Passe para o inglês esta frase do texto sobre a crise no Iêmen: "O presidente também prometeu rever um projeto de Constituição que dividiria o país em seis novas regiões administrativas."

### TEXTO DO EXERCÍCIO:
------------------------------------------------------------------------

Iêmen testa determinação dos sauditas e americanos

Hadi até agora tem sido um grande aliado de Washington

Depois de dias de confrontos sangrentos esta semana entre milícias dos rebeldes xiitas e forças do governo — que incluíram bombardeios e o cerco ao palácio presidencial, deixando o presidente Abd Rabbuh Mansur Hadi preso por dias em Sanaa, a capital do Iêmen —, ele foi obrigado a aceder às demandas dos houthis. Concedeu maior participação do movimento rebelde em todos os órgãos militares e civis do governo e, em compensação, o grupo prometeu retirar-se de áreas estratégicas da capital e libertar o chefe do gabinete presidencial, que tinha sido sequestrado no sábado. O presidente também prometeu rever um projeto de Constituição que dividiria o país em seis novas regiões administrativas. Os houthis alegaram que se sentiram lesados e em desvantagem no novo plano. Mas ontem Hadi renunciou, junto com seu Gabinete inteiro de ministros, incluindo o primeiro-ministro. O Parlamento rejeitou as renúncias, deixando o país cada vez mais à beira do caos.

------------------------------------------------------------------------

### REGISTROS FORNECIDOS:
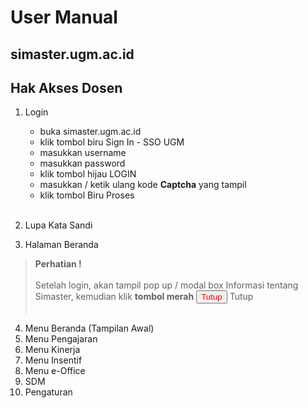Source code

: # User Manual 
## simaster.ugm.ac.id 

## Hak Akses Dosen
1. Login
   - buka simaster.ugm.ac.id
   - klik tombol biru Sign In - SSO UGM
   - masukkan username
   - masukkan password
   - klik tombol hijau LOGIN
   - masukkan / ketik ulang kode **Captcha** yang tampil
   - klik tombol Biru Proses<bR><bR>
   
2. Lupa Kata Sandi
3. Halaman Beranda <br>
>**Perhatian !**<br><br>
Setelah login, akan tampil pop up / modal box Informasi tentang Simaster, kemudian klik **tombol merah** <button name="button" style="color:red">Tutup</button> Tutup<br><bR>
> 
4. Menu Beranda (Tampilan Awal)
5. Menu Pengajaran 
6. Menu Kinerja 
7. Menu Insentif 
8. Menu e-Office 
9. SDM 
10. Pengaturan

------------------------------------------------------------------------

### TAREFA CONCLUÍDA:
The president also promised to review a draft Constitution that would divide the country into six new administrative regions.